* Directive A
In the passage on XML pipelines below, reproduce word for word the part that opens with the words "If your experience" and closes with "PDF or what-have-you)".

* Given passage

■ ■ ■ ■ ■

Why Pipelines?

Volume 7, Issue 102; 20 Jun 2004; last modified 08 Oct 2010

If your experience with XML documents is limited to XHTML pages and SOAP-mediated RPC, the notion that one might want an XML Pipeline Language may seem a bit far fetched. What, you might ask, is your problem?

In a nutshell, my problem is that my documents are rarely authored in exactly the format that they’re going to be used. That means that I need to perform some processing on them before they’re in their “final form.”

In the very simplest case, it’s just a straight transformation from XML to HTML (or PDF or what-have-you)

but the picture can quickly get more complicated. Using XInclude is perhaps the canonical example. Suppose that I’ve broken my document into different files. I might do this to make collaboration easier or simply for editorial convenience. I can (possibly) validate the individual files, but that won’t tell me the whole story. At the very least, it won’t let me check the actual structure of the whole document and it won’t allow me to check referential constraints such as ID/IDREF.

■ ■ ■ ■ ■

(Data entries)
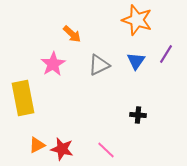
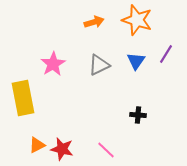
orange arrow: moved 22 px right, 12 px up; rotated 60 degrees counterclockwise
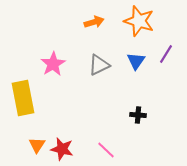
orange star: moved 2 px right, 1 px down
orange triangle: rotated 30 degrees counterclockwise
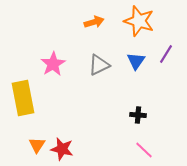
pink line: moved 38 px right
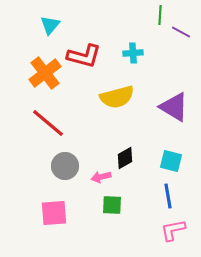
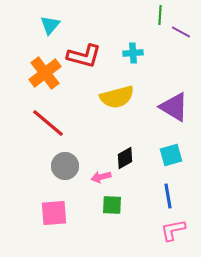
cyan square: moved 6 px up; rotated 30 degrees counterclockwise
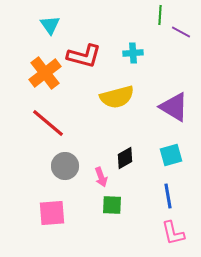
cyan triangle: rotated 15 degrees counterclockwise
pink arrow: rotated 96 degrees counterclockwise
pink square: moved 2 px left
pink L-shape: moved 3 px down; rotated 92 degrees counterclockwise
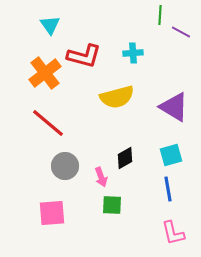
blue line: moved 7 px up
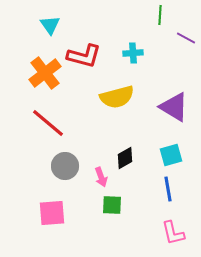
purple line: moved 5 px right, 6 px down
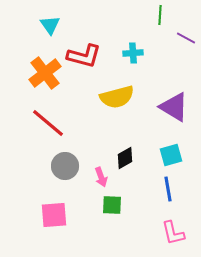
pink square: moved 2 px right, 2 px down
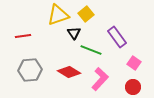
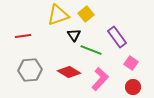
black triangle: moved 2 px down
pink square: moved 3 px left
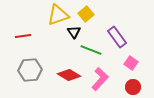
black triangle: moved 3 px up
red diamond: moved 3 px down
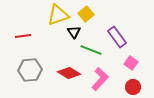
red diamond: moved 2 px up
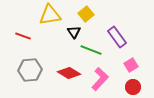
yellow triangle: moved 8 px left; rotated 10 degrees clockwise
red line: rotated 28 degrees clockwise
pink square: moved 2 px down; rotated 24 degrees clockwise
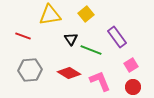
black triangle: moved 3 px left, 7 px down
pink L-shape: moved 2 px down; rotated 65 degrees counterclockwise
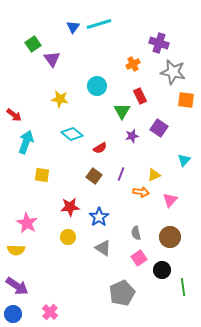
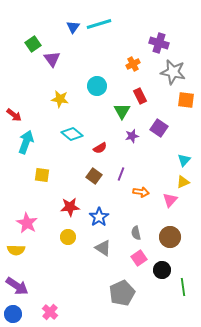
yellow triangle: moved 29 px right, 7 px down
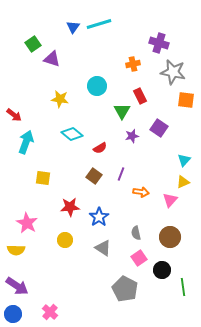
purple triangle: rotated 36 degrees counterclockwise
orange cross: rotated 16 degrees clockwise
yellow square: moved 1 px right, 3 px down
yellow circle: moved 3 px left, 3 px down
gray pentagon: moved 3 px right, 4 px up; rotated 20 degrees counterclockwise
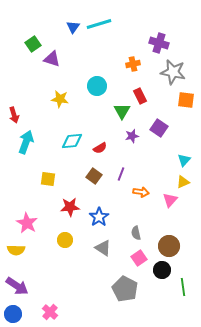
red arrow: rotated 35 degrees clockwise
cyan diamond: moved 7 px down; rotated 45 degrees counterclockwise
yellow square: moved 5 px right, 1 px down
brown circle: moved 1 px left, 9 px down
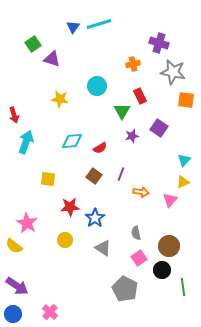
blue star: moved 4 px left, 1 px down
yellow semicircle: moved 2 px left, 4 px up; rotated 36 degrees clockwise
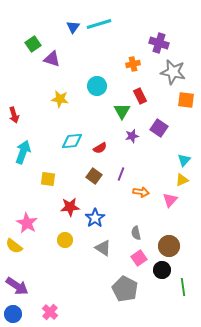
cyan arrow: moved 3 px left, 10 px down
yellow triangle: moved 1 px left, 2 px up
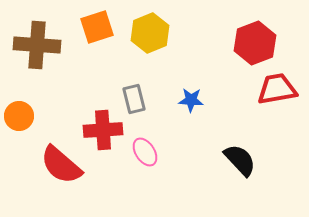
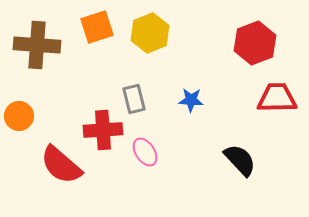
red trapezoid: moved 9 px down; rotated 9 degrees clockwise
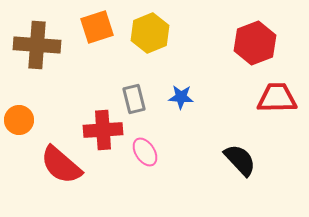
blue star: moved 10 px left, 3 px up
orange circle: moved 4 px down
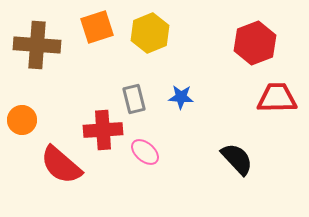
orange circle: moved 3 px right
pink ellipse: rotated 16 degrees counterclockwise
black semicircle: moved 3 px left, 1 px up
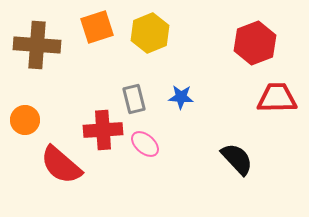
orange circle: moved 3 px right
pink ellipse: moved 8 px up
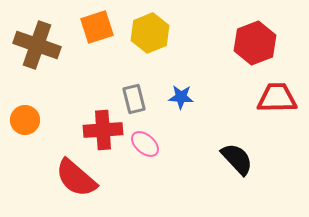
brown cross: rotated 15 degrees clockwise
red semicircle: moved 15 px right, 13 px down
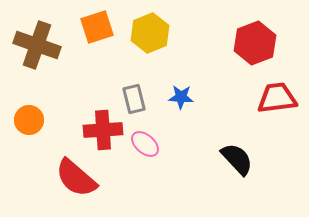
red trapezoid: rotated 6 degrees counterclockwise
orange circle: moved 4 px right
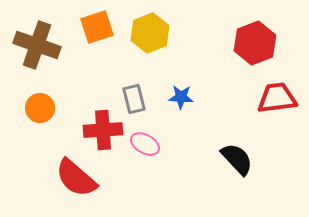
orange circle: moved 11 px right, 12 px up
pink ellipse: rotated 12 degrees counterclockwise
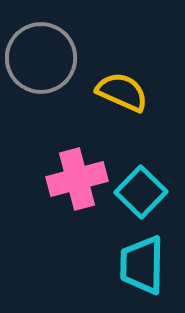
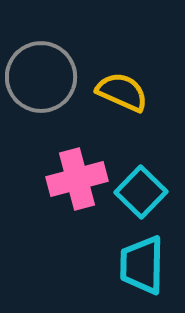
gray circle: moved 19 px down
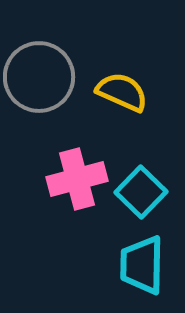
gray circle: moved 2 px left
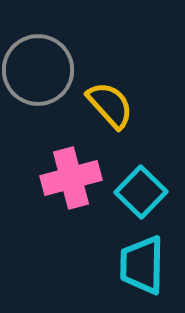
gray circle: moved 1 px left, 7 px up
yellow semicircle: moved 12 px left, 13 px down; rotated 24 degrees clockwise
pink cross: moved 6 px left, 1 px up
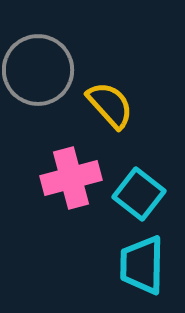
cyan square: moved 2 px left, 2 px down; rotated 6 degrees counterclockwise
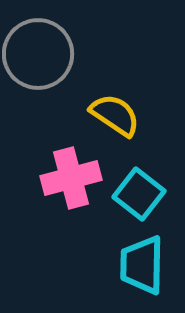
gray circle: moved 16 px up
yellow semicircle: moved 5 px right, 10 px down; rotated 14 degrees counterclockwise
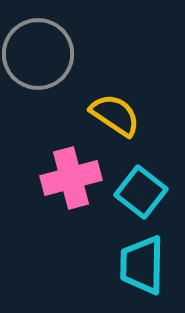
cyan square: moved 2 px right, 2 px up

■ ■ ■ ■ ■

* Directive B
From the entries above, write out exactly the lines from the one containing "red arrow: rotated 35 degrees clockwise" through the one containing "black semicircle: moved 3 px left, 1 px up", including both. Leave out the pictures.

* Solution A
If your experience with XML documents is limited to XHTML pages and SOAP-mediated RPC, the notion that one might want an XML Pipeline Language may seem a bit far fetched. What, you might ask, is your problem?

In a nutshell, my problem is that my documents are rarely authored in exactly the format that they’re going to be used. That means that I need to perform some processing on them before they’re in their “final form.”

In the very simplest case, it’s just a straight transformation from XML to HTML (or PDF or what-have-you)

* Solution B
red arrow: rotated 35 degrees clockwise
cyan diamond: moved 7 px down; rotated 45 degrees counterclockwise
yellow square: moved 5 px right, 1 px down
brown circle: moved 1 px left, 9 px down
blue star: moved 4 px left, 1 px down
yellow semicircle: moved 2 px left, 4 px up; rotated 36 degrees clockwise
cyan arrow: moved 3 px left, 10 px down
yellow triangle: moved 1 px left, 2 px up
red trapezoid: moved 9 px down; rotated 9 degrees clockwise
blue star: moved 10 px left, 3 px up
orange circle: moved 4 px down
orange circle: moved 3 px right
pink ellipse: rotated 16 degrees counterclockwise
black semicircle: moved 3 px left, 1 px up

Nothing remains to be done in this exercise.